The first geological map that correctly depicts this mountain chain as having a common rock type was produced in 1896 by the Survey geologist Robert Wheelock Ells. He described the Owl rocks as being igneous in origin, but rather than the extrusive volcanics that we recognize today, he classified the
rocks as diorite, a medium crystalline intrusive rock comprised of plagioclase (andesine), hornblende, with minor amounts of quartz and potassium feldspar. He thought their age was likely to be Silurian based on field relationships with surrounding rocks. More recent mapping published by Lamonthe in 1980 (Quebec Dept Natural Resources) and by Rickard in 1991 (Geological Survey of Canada) refer to the Owl’s Head rocks as the Bolton Volcanics (and more precisely, as spilitic meta-basalts).

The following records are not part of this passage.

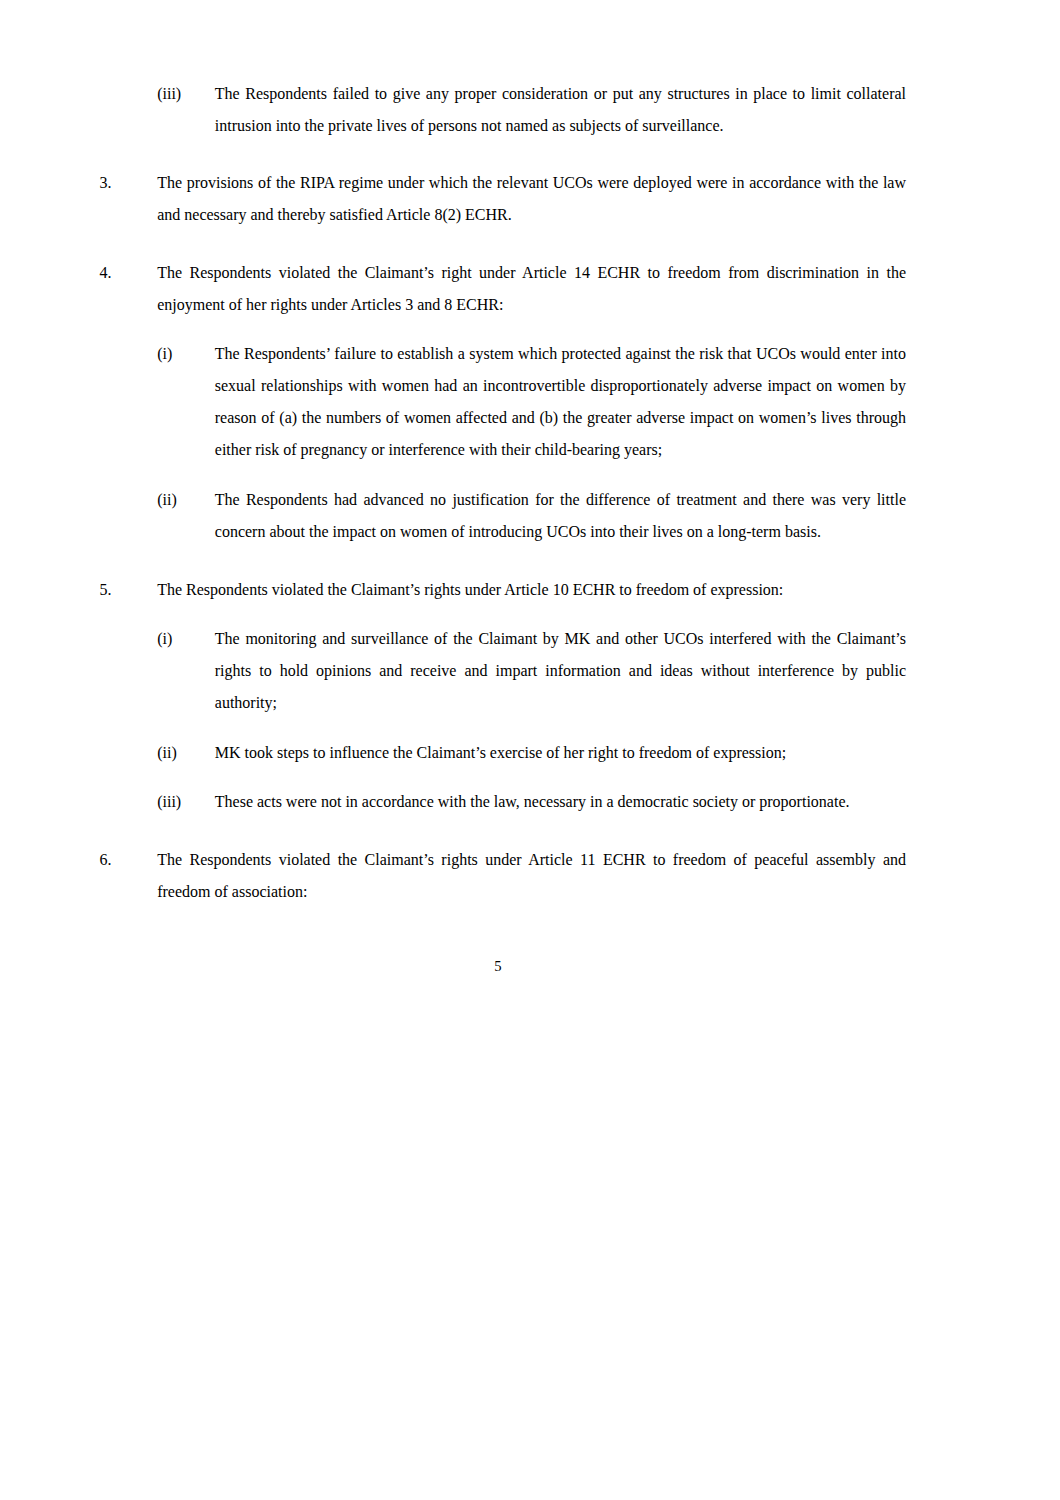The Respondents failed to give any proper consideration or put any structures in place to limit collateral intrusion into the private lives of persons not named as subjects of surveillance.
The provisions of the RIPA regime under which the relevant UCOs were deployed were in accordance with the law and necessary and thereby satisfied Article 8(2) ECHR.
The Respondents violated the Claimant’s right under Article 14 ECHR to freedom from discrimination in the enjoyment of her rights under Articles 3 and 8 ECHR:
The Respondents’ failure to establish a system which protected against the risk that UCOs would enter into sexual relationships with women had an incontrovertible disproportionately adverse impact on women by reason of (a) the numbers of women affected and (b) the greater adverse impact on women’s lives through either risk of pregnancy or interference with their child-bearing years;
The Respondents had advanced no justification for the difference of treatment and there was very little concern about the impact on women of introducing UCOs into their lives on a long-term basis.
The Respondents violated the Claimant’s rights under Article 10 ECHR to freedom of expression:
The monitoring and surveillance of the Claimant by MK and other UCOs interfered with the Claimant’s rights to hold opinions and receive and impart information and ideas without interference by public authority;
MK took steps to influence the Claimant’s exercise of her right to freedom of expression;
These acts were not in accordance with the law, necessary in a democratic society or proportionate.
The Respondents violated the Claimant’s rights under Article 11 ECHR to freedom of peaceful assembly and freedom of association:
5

Further work on the nature and genesis of the Owl’s Head volcanics has been conducted by Melancon et al. (1997), and based on the chemical composition of the rocks these scientists believe that they formed part of the seabed (oceanic crust) of an ancient ocean (called Iapetus) that was present off the eastern margin of North America, before the existence of the Atlantic.

These seabed volcanics were slowly squeezed up and onto the North American craton by immense pressures during plate collision about 440 million years ago (an event called the Taconic Orogeny).